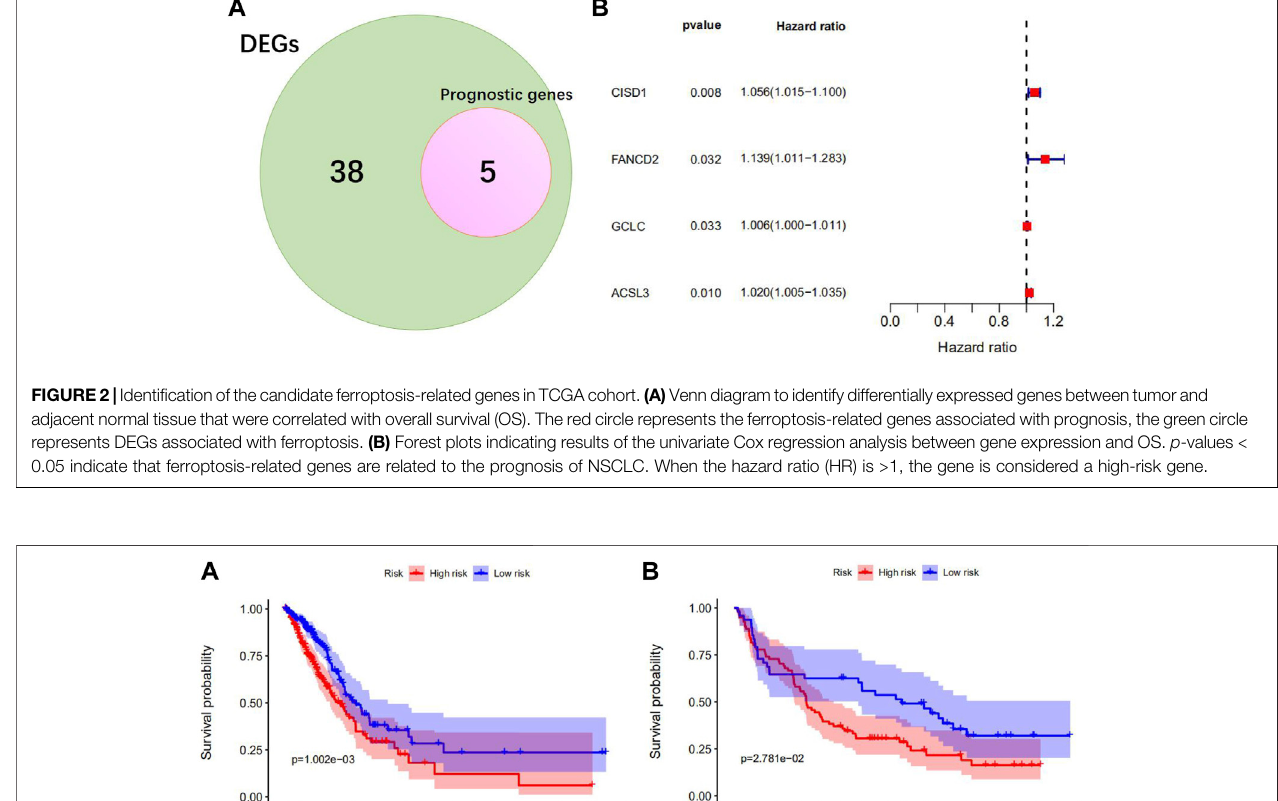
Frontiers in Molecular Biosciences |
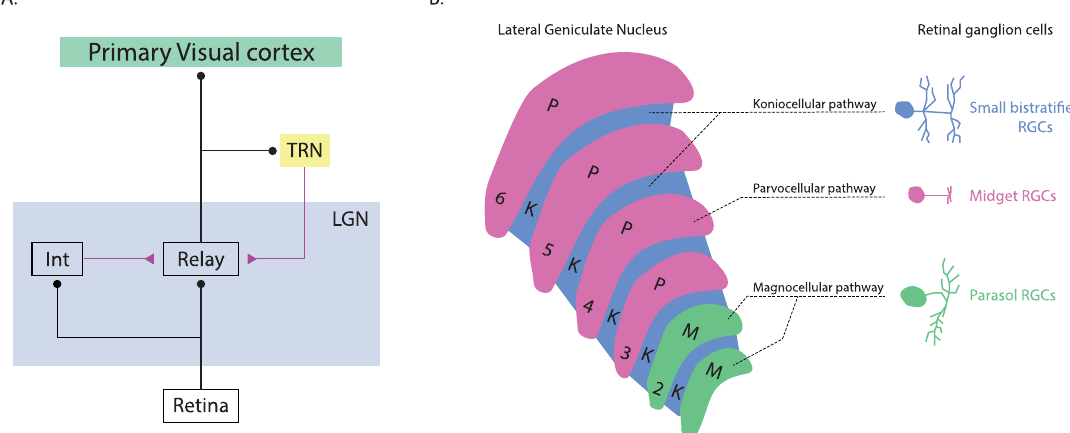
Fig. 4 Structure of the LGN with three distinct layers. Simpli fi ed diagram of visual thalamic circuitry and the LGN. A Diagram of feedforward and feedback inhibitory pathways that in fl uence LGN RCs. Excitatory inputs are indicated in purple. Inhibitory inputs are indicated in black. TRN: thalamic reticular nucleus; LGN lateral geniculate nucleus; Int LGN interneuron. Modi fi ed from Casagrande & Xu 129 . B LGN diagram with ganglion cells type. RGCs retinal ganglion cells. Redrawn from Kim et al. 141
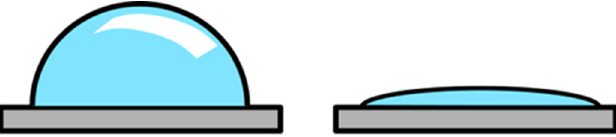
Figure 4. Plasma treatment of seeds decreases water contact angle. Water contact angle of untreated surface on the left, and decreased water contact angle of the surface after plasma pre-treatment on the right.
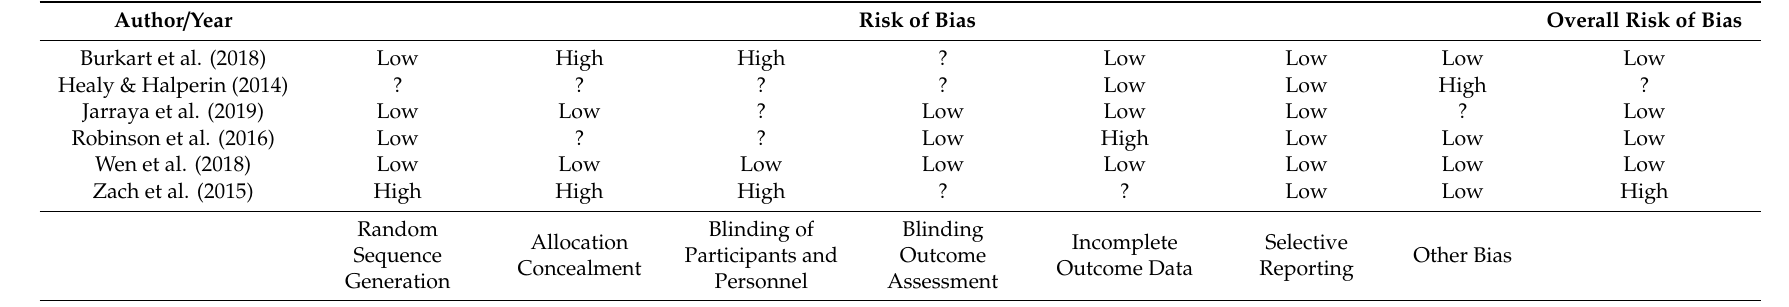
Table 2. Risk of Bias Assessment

______

= TASK =
Every line above should be duplicated exactly; the pictures are to be left out.

= EXERCISE RESULT =
Frontiers in Molecular Biosciences |
Fig. 4 Structure of the LGN with three distinct layers. Simpli fi ed diagram of visual thalamic circuitry and the LGN. A Diagram of feedforward and feedback inhibitory pathways that in fl uence LGN RCs. Excitatory inputs are indicated in purple. Inhibitory inputs are indicated in black. TRN: thalamic reticular nucleus; LGN lateral geniculate nucleus; Int LGN interneuron. Modi fi ed from Casagrande & Xu 129 . B LGN diagram with ganglion cells type. RGCs retinal ganglion cells. Redrawn from Kim et al. 141
Figure 4. Plasma treatment of seeds decreases water contact angle. Water contact angle of untreated surface on the left, and decreased water contact angle of the surface after plasma pre-treatment on the right.
Table 2. Risk of Bias Assessment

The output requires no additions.